Rather than start another note, an observation about the
blacklist idea that doesn't seem to have been mentioned...  Let
me state this in personal terms:  I don't like blacklists.  The
reasons aren't technical at least in the first instance, but a
whole series of system behavior observations.  For example:

(1) It tends, in practice, to be much easier to get on them than
off of them.  One can certainly say "put .NET and .COM on the
list, and, when Verisign changes its behavior, we will take them
off".  But that hides a whole set of issues, such as whether you
believe them when they say their behavior has changed, whether
the behavior has changed enough (unfortunately, this is really
not a binary situation), and so on.

(2) There is a protocol issue with how the blacklist is
maintained.  If it is part of the code of the relevant
applications software, or a plug-in or add-on to it, we have to
face the problem that the average end user doesn't upgrade
things on the schedules we would like, resulting in a different
"harder to get off than on" case.  If the application is
designed to automatically update itself from a common source on
the network, we are suddenly faced with all of the problems
caused by various people's ideas of security: authentication of
the new tables, firewalls and system configurations that are
hostile to that sort of upgrading, and so on.

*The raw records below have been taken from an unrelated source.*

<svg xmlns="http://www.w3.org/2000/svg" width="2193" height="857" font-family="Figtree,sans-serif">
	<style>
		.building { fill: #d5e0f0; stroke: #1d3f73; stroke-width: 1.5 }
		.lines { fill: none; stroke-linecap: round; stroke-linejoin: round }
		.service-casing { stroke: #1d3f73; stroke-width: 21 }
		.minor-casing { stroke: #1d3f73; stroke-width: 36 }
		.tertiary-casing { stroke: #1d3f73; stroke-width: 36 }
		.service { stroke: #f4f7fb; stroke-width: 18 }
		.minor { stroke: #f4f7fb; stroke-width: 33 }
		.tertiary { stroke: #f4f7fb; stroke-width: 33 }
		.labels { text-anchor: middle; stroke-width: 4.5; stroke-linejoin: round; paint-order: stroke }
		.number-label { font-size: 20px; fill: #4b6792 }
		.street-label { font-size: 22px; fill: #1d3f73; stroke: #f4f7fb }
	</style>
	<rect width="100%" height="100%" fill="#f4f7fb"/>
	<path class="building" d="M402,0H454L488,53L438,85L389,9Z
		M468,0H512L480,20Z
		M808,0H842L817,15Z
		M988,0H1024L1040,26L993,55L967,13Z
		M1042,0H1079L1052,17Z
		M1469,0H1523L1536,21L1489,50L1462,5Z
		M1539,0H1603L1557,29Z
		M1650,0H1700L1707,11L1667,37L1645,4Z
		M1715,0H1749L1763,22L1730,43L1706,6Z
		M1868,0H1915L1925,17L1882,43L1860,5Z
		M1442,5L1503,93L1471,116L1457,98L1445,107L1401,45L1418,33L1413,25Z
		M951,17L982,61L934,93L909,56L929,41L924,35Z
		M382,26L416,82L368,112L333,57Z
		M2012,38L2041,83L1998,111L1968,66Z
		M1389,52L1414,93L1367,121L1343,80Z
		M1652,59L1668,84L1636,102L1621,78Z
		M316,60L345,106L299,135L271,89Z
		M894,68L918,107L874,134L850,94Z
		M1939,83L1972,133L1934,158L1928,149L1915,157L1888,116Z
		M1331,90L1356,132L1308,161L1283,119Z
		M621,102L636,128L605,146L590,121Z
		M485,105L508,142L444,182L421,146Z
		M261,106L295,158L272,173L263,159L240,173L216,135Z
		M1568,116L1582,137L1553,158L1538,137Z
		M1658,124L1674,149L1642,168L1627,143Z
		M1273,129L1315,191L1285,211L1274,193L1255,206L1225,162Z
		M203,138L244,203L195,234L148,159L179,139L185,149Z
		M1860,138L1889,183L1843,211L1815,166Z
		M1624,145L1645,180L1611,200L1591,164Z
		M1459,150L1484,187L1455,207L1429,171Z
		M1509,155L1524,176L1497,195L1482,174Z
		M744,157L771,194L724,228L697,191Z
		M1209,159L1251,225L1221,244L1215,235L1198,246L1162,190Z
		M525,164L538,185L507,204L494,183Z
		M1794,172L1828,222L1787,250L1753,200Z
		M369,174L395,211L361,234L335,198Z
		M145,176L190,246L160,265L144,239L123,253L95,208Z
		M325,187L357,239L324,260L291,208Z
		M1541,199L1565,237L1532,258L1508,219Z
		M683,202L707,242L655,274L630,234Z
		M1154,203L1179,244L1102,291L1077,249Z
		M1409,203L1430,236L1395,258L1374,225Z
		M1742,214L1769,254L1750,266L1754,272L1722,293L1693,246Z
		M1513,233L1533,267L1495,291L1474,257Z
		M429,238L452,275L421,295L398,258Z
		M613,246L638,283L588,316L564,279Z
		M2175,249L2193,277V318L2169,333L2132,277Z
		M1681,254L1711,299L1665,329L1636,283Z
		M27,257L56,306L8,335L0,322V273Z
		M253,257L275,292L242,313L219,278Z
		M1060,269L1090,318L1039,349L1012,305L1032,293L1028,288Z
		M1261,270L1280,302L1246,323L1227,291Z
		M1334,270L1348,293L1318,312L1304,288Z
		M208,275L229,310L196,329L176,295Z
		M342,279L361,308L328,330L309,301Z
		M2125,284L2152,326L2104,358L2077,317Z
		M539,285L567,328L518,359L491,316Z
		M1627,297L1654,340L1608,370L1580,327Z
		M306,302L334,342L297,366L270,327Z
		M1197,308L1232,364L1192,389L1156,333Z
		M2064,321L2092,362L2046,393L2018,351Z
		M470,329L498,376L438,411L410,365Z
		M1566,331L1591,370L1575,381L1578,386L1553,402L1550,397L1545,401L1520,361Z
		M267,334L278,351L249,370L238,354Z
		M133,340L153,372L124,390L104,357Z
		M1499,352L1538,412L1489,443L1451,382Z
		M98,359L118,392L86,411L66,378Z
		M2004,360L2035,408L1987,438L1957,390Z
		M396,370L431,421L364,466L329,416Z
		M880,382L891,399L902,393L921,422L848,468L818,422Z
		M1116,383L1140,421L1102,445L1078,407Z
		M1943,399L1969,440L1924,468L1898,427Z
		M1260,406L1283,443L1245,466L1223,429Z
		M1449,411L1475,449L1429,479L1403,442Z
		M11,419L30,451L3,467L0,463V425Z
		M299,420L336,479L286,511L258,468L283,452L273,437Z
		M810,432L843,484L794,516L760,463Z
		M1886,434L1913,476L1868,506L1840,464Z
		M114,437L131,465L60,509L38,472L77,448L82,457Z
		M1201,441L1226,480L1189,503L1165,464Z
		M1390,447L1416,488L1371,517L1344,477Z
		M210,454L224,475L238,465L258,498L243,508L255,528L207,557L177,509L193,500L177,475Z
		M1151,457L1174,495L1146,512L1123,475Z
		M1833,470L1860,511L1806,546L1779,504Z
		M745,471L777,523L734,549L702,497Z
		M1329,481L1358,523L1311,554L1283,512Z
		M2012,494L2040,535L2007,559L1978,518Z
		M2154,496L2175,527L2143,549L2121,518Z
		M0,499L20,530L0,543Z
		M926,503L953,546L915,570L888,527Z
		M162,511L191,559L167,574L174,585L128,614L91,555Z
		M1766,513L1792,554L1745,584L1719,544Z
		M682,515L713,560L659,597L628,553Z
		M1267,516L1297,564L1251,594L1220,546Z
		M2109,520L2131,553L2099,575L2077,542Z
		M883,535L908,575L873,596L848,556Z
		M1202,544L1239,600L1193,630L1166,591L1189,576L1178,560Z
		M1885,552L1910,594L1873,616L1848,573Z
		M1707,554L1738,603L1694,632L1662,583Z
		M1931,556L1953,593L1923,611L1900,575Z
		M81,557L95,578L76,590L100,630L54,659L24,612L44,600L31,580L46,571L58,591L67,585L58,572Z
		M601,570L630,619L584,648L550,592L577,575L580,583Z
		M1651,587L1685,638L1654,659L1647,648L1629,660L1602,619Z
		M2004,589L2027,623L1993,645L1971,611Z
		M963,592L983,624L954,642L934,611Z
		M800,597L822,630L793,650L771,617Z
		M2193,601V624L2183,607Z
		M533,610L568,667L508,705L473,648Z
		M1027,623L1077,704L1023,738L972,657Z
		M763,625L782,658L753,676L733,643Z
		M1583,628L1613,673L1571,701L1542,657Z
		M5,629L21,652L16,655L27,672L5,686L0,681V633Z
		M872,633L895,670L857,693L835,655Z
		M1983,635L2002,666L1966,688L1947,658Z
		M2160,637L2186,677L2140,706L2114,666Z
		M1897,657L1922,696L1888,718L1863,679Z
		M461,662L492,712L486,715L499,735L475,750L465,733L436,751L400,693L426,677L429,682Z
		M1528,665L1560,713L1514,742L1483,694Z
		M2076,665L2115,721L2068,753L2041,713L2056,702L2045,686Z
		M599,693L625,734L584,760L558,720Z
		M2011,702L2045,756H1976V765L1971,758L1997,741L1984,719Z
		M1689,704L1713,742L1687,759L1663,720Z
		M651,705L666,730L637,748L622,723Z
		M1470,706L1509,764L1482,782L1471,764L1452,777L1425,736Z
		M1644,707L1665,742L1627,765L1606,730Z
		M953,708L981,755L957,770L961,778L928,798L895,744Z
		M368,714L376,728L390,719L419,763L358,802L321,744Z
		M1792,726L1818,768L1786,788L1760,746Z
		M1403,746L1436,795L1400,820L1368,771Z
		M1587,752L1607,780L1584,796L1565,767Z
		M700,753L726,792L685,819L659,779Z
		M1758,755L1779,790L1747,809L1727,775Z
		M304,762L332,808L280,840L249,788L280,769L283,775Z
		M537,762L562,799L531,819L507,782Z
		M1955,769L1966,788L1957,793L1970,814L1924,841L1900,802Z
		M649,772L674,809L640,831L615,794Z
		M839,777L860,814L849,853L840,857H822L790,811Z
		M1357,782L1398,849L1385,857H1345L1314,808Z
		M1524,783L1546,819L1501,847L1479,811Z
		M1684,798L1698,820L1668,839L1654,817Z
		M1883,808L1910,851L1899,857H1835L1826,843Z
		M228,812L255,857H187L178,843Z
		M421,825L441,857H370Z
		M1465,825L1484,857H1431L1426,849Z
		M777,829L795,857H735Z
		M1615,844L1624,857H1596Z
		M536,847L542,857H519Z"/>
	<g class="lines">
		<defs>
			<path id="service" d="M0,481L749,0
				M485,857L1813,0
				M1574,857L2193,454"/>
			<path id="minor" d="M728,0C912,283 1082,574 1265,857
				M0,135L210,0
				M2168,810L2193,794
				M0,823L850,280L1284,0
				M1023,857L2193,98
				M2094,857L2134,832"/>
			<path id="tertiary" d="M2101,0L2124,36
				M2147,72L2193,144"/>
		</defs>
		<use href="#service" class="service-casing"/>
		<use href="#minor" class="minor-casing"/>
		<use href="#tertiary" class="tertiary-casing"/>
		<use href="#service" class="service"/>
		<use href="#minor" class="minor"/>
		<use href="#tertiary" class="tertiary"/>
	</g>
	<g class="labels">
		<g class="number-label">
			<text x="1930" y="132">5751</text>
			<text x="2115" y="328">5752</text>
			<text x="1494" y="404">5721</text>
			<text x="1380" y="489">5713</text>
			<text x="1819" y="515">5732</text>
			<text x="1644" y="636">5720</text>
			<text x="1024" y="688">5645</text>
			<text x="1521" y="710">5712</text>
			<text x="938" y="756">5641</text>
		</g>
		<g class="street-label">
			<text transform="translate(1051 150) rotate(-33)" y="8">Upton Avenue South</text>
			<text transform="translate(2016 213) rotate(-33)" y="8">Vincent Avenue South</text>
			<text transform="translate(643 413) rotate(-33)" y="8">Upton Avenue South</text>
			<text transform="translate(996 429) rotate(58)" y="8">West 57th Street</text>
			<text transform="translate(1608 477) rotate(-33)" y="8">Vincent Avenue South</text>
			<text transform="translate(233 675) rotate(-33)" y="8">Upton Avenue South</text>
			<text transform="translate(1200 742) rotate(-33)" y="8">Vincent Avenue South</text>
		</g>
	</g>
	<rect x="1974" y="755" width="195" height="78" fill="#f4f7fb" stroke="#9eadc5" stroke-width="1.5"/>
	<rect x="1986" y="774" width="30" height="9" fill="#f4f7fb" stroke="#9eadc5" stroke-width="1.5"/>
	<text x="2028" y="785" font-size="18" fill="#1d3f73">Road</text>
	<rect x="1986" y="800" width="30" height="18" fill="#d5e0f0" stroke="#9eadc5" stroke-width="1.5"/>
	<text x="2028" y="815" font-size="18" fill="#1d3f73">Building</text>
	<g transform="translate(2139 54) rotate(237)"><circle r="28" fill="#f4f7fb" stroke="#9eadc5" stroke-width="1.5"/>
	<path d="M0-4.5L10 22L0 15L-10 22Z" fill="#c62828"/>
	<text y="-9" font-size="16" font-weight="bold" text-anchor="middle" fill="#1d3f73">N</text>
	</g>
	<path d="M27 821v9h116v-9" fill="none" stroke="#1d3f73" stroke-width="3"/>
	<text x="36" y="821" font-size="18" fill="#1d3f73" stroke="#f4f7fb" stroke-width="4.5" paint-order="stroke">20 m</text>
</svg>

(3) As we have seen with spam, the existence of a blacklist
mechanism, no matter how well conceived, is an invitation to
abuse and/or claims that abuse is occurring.  If we create a
mechanism for putting up warnings about IDN use in particular
domains, how long will it be before there are demands to put up
warnings for domains that are, statistically, too friendly to
spammers, pornographers, phishers, music-swappers, or holders of
unpopular social or political positions?  We all understand the
difference between those issues and ones where the boundary can
be set using objective technical criteria.  But we have had long
experience with governments and policy advocates not
understanding the distinction and, indeed, being determined to
not do so.

(4) Finally, the result of too many warnings is that warnings
are ignored.  Certainly it is better to flag or color IDNs from
a few domains than it is for all domains.  And it is almost
certainly better to do something than nothing.  But, if the
domains flagged contain a large fraction of all of the
second-level registrations in the world, we should keep our
expectations of how much such measures will help very moderate.